Building on Strength
Thankfully, not all our planning this year will be around COVID-19. One of the most important lessons learned in the last six months has been how quickly, as a College, we were able to reimagine our work. Many of the innovations that we needed for the new remote teaching and learning environment have proved valuable, and colleagues across campus are now thinking about how to leverage them in the future.
The rethinking is timely. Our strategic plan, Building on Strength, released four years ago in fall 2016, drew on the collective wisdom of the College community in order to guide decisions and actions for the next ten years. I invite you to read the most recent progress report for the academic year 2019-20. The plan is now entering its fifth year—the halfway point—and so it is fitting that we take a moment to review goals and progress to see how they have evolved.

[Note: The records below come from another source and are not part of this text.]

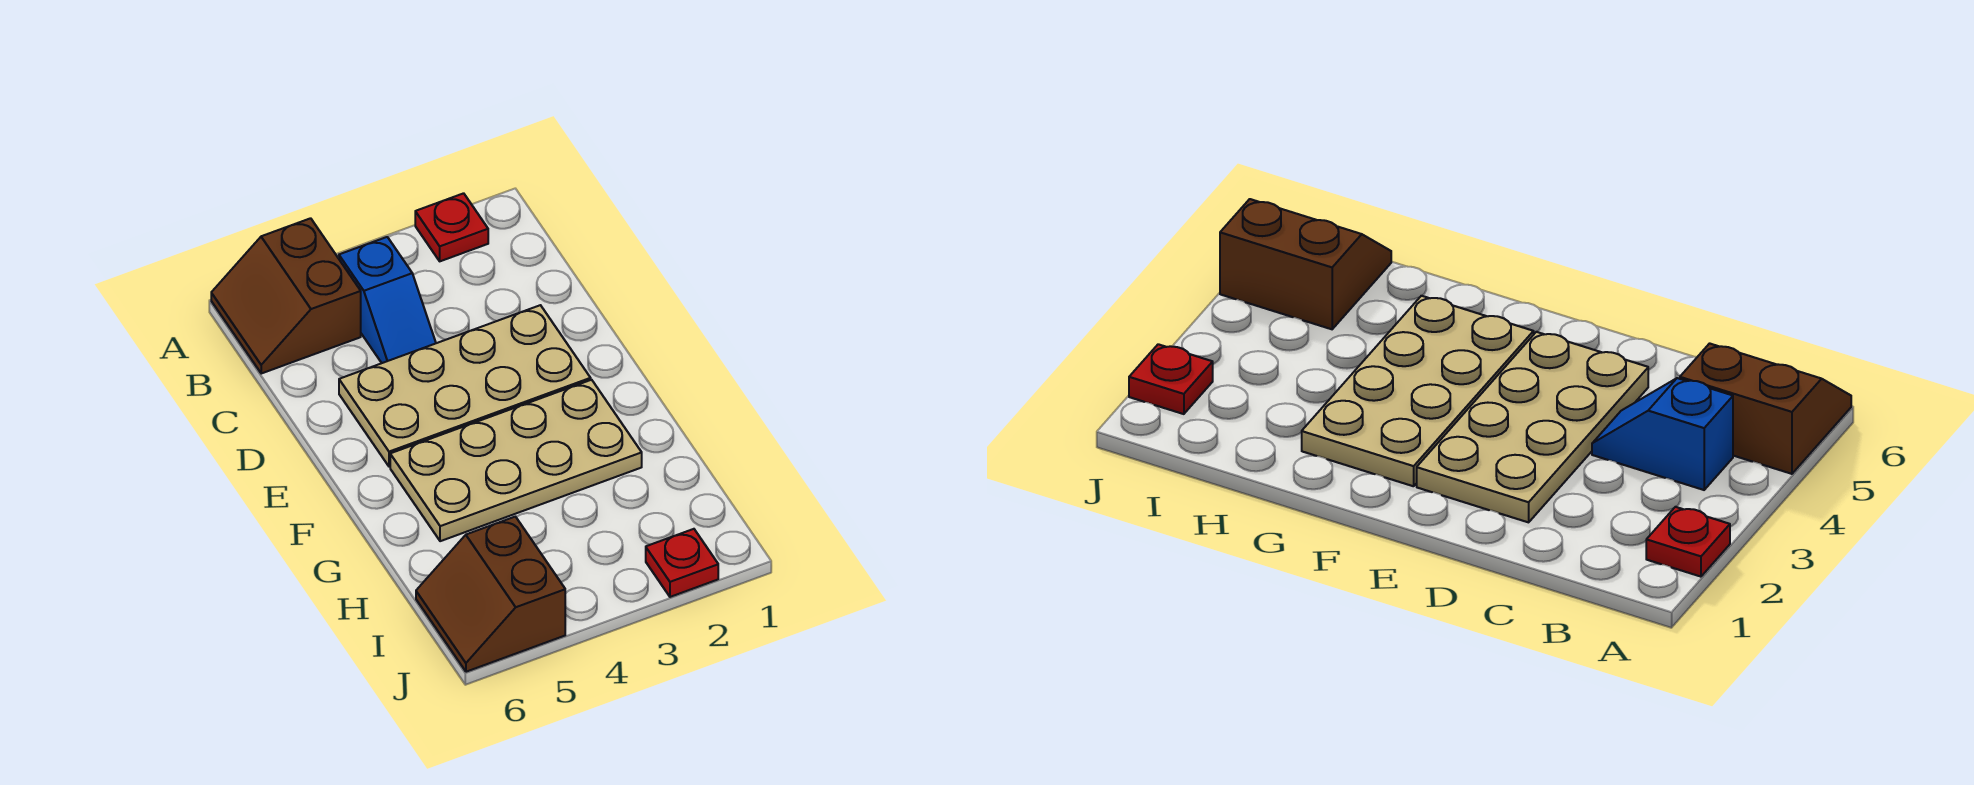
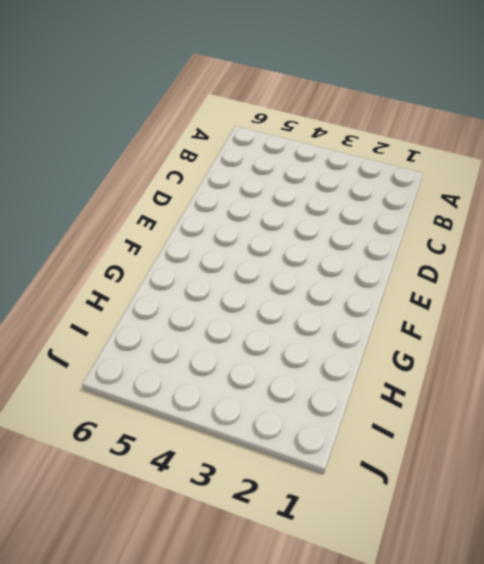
none -> red 1x1 plate [415,193,488,261]
none -> brown 2x2 slope [211,218,361,373]

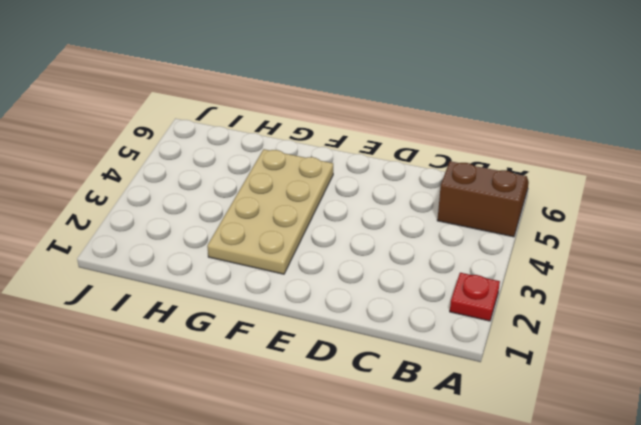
none -> blue 1x2 slope [339,237,436,363]
none -> tan 2x4 plate [339,305,591,467]

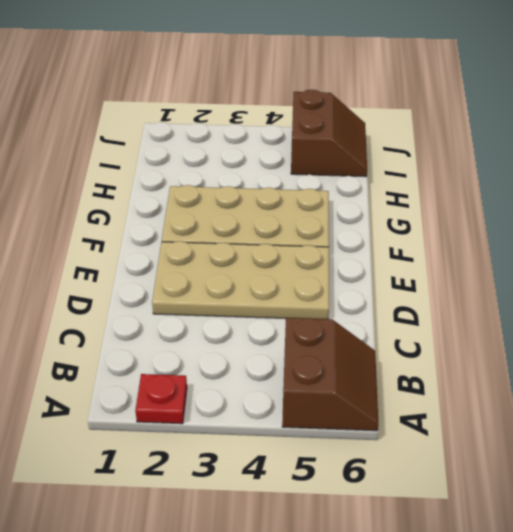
none -> blue 1x2 slope [339,237,436,363]
none -> red 1x1 plate [646,529,718,597]

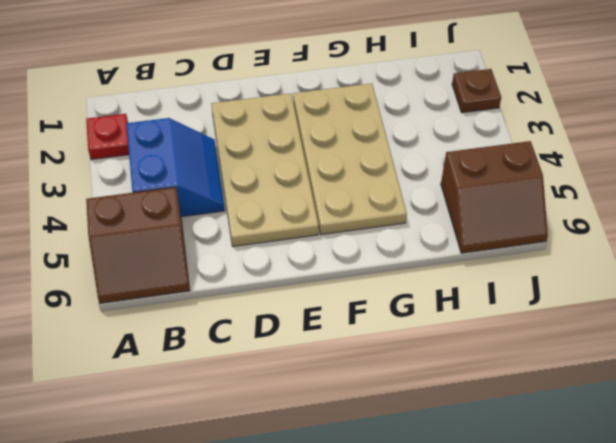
blue 2x2 slope [126,118,225,217] -> blue 1x2 slope [339,237,436,363]
brown 1x1 plate [452,69,501,113] -> red 1x1 plate [646,529,718,597]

We will do that as a community this year, working through our major governance committees and with our Board of Trustees. You will receive more information later this month. Two very thoughtful reports I received over the summer—from the Priorities, Planning, and Budget Committee and from the special working group on Study Away—offer ideas and recommendations that will be helpful to this review process, especially as they relate to specific goals within the strategic plan.
Capital Projects
One of the major projects called for in Building on Strength is the revitalization of Palmer Auditorium, to advance the College’s distinction in the creative and performing arts. Funds were raised for this project in 2018; architectural plans completed in 2019; and construction commenced in June 2020 with A/Z Corporation. Those of you who are on campus can see the work now underway on the building’s exterior. The project is scheduled to be complete by fall 2021. We are so fortunate that Jim Norton, former director of facilities management at Connecticut College, has agreed to come out of retirement to help us oversee this historically informed renovation.
Campaign
The funds for the renovation were raised as part of the comprehensive campaign for Conn launched in fall 2017. Over the last three years we have made good progress on our campaign goals. Even with the economic challenges brought on by COVID-19, our community remained steadfast in its philanthropic support last year, helping us reach a $6M annual fund goal to ensure a balanced budget at year’s end. The campaign raised $14M in new gifts and commitments in 2019-20, bringing its three-year cumulative total to nearly $128M. The coming year includes an even more ambitious goal.
Convenings
To conclude, I want to announce a few opportunities for the campus to come together in the coming weeks. The first is the visit of Joy Harjo, author of Crazy Brave, the beautiful memoir assigned to our incoming students this year. She will be with us on Monday, Sept. 14 at 7 p.m. EST as part of our annual collaboration with the One Book One Region program. You may register for the virtual event here.
Second, because of the required quarantine, our opening-of-school Convocation could not take place as in previous years. Sunday’s welcome event for new students fulfilled the function in part. But we would like to hold this important ritual later in the fall. The date we are saving is Thursday, Oct. 1, just before our virtual Fall Weekend. You will be receiving more information about this event soon.
Third, I want to remind you that our second annual All-College Symposium will take place in a new online format this year, on Friday, Nov. 6, 2020. Please mark your calendars to be inspired as you witness our students demonstrating how they have learned to put the liberal arts into action.
I look forward to seeing all of you in the coming weeks either online or on campus. In the meantime, I wish you a healthy and successful start to this historic new year.